Lesson 2. Visualize NCEP's High-Resolution Rapid Refresh (HRRR) Temperature Data using zarr¶

Objectives:

  1. Learn what is Zarr and its foundational principles
  2. Access archived NCEP HRRR data hosted on AWS S3 in Zarr format
  3. Visualize one of the variables (2m temperature) at a specific point in time

What is Zarr?¶

zarr_logo_horizontal.svg

Zarr is an open-source specification and library for storing large, multi-dimensional typed arrays (tensors) in chunked, compressed formats, optimized for cloud object storage. It enables efficient parallel I/O, allowing concurrent reads and writes, making it ideal for large-scale scientific data analysis. Zarr is often described as a "cloud-native" alternative to older formats like HDF5.

Gridded datasets, especially those produced by operational meteorological centers such as NCEP and ECMWF, are typically in NetCDF and GRIB formats. Zarr is a relatively new data format. It is particularly relevant in the following two scenarios:

  1. Datasets that are stored in what's called object store. This is a commonly-used storage method for cloud providers, such as Amazon, Google, and Microsoft.
  2. Datasets that are typically too large to load into memory all at once.

Xarray supports the Zarr format in addition to NetCDF and GRIB. The Pangeo project specifically recommends Zarr as the Xarray-amenable data format of choice in the cloud.

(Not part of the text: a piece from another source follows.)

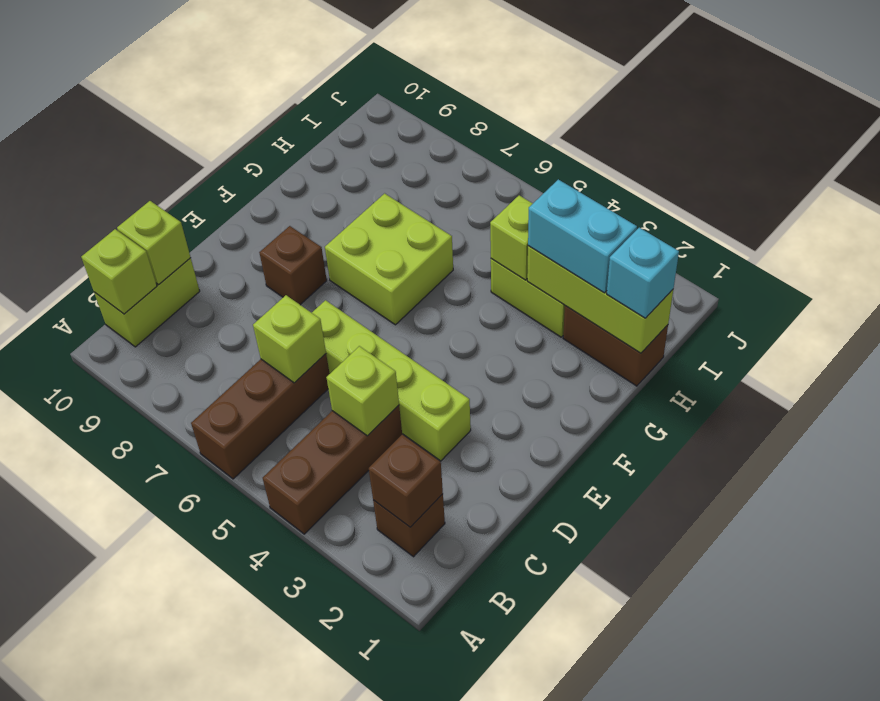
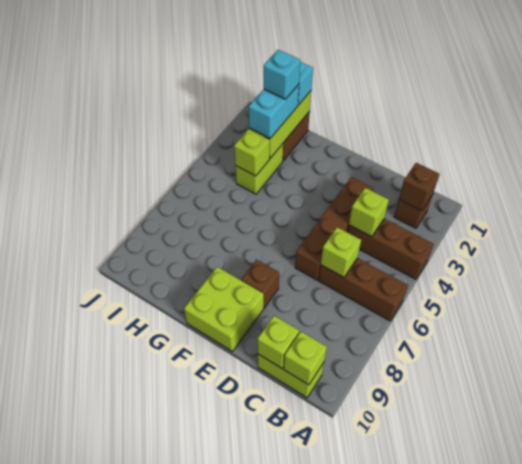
lime brick D3:D6 level 1 -> brown brick D3:D6 level 1
lime brick F6:G7 level 1 -> lime brick E9:F10 level 1
none -> cyan brick H2 level 4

How is data stored in Zarr?¶

zarr_diagram

Key features and details about Zarr include:

  • Cloud-Native Design: Zarr is specifically designed to work efficiently with object stores like AWS S3, Google Cloud Storage, and Azure Blob Storage.
  • Chunked Storage: Data is divided into smaller chunks, allowing only necessary portions to be loaded into memory, which improves performance for large datasets.
  • Compression: Chunks are individually compressed, optimizing storage space.
  • Interoperability: It is used across various languages, including Python, Julia, Java, C++, and Rust.
  • Structure: It uses a directory-like hierarchy to store metadata (in JSON) and data (as binary files).
  • Use Cases: It is widely used for high-dimensional scientific data, such as neuroimaging, climate science, and bioimaging.

Data Organization¶

The Zarr data specification organizes data as a hierarchical structure that mirrors the shape and organization of your arrays. Here’s a quick breakdown of how the data is stored (based on the Zarr V3 storage specification):

Zarr separates where data is stored from how it’s organized, using two key concepts: stores and groups.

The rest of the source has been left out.